Amazon mailed me the book two days ago. After an embarrassing session with dancing and singing “I’m published, I’m published” I started reading everyone else’s essays. And I now I have those role models. I can’t wait to read the rest of the essays.

I am about to send in a large sections of my applications. I chose only schools with strong computer science and music, and where I could see myself matriculating. I’m glad I now can see how other geeks have dealt with college and life-after before me.

Anyhoo, that’s my tryptophan induced rant, hope you’re having a great turkey day!

The Great Livejournal Crash of Aught-Six

Saturday, November 4th, 2006

It’s a daily morning ritual between First Cup of Coffee and Brushing Teeth: Check Livejournal Friends List. When habits get thrown off-kilter, a kind of disconnect develops. It’s like an older pair of glasses you keep around as your spare. When you put them on, they still bring everything into focus, but you get a little dizzy trying to adjust.

Livejournal is down (or running extremely sluggish) at the moment, and the void it left in my life is tremendous. Where will I read my RSS feeds? Where will I find the latest fanfics? Where will I complain about my NaNoWriMo wordcount? What will I do while my main social network is missing?

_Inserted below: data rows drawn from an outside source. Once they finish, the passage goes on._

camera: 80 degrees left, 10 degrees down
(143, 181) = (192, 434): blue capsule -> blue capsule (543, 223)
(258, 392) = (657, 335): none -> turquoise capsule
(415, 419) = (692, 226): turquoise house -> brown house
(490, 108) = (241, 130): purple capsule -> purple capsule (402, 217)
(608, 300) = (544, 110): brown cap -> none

Users flee to other networks in the interim. We have our usernames reserved on GreatestJournal and JournalFen and even Vox, and you know what? It’s not the same. The vibes of online community and discussion and yes, even the flame wars and the wank don’t feel right on these other sites. And that’s because the communities and the friendships were forged on LiveJournal. The people and the source code might be the same, but not the URL. For some, that’s enough to make any other site a shallow knockoff of the original.

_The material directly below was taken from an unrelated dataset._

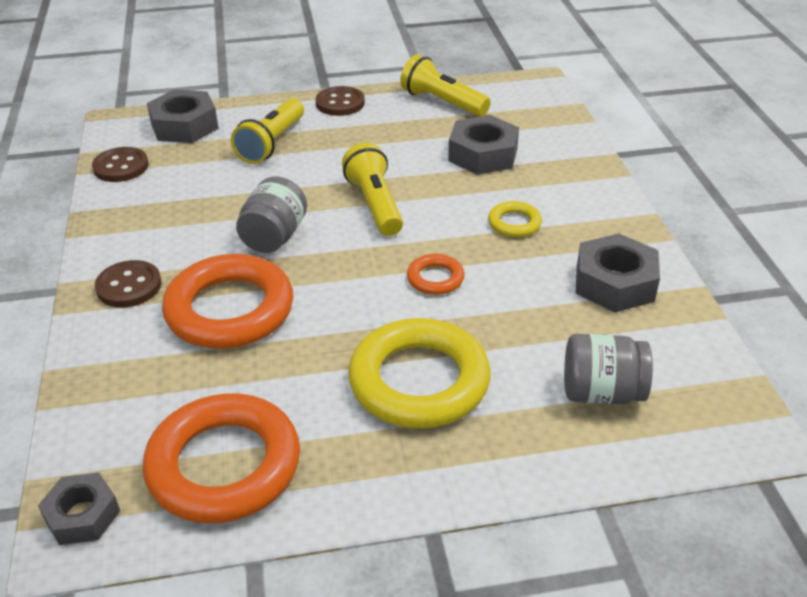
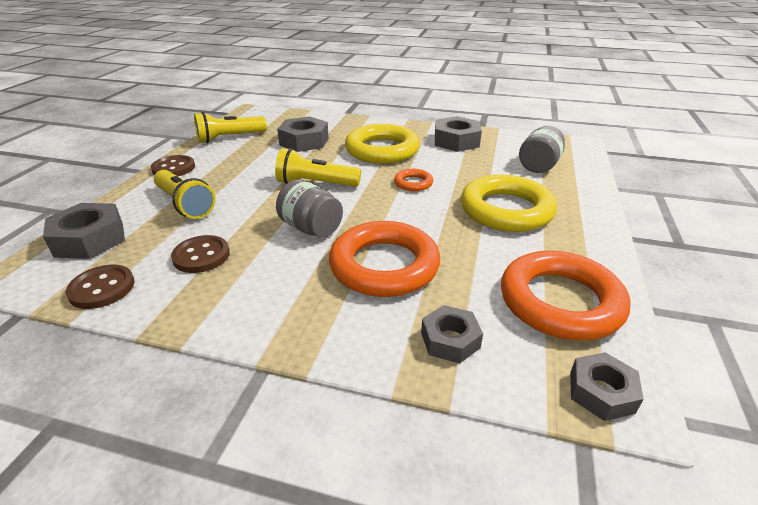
camera: 65 degrees left, 5 degrees down
(125, 389) = (450, 340): none -> grey nut
(129, 286) = (306, 314): brown button -> brown button (201, 256)
(514, 223) = (382, 150): yellow ring -> yellow ring, size x2.16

Users complain about LiveJournal “selling out,” and yet when crashes occur, we miss it. Livejournal is not only a major social network; it’s a measure of Intarwebs Zeitgeist, of what’s on the minds of thousands of people at a particular time. Load up a random community’s friends page and take a snapshot of the thoughts and lives of dozens. Ultimately, it’s voyeurism. Unfortunately, I’m addicted. And desperately waiting until those guard monkeys report no problems.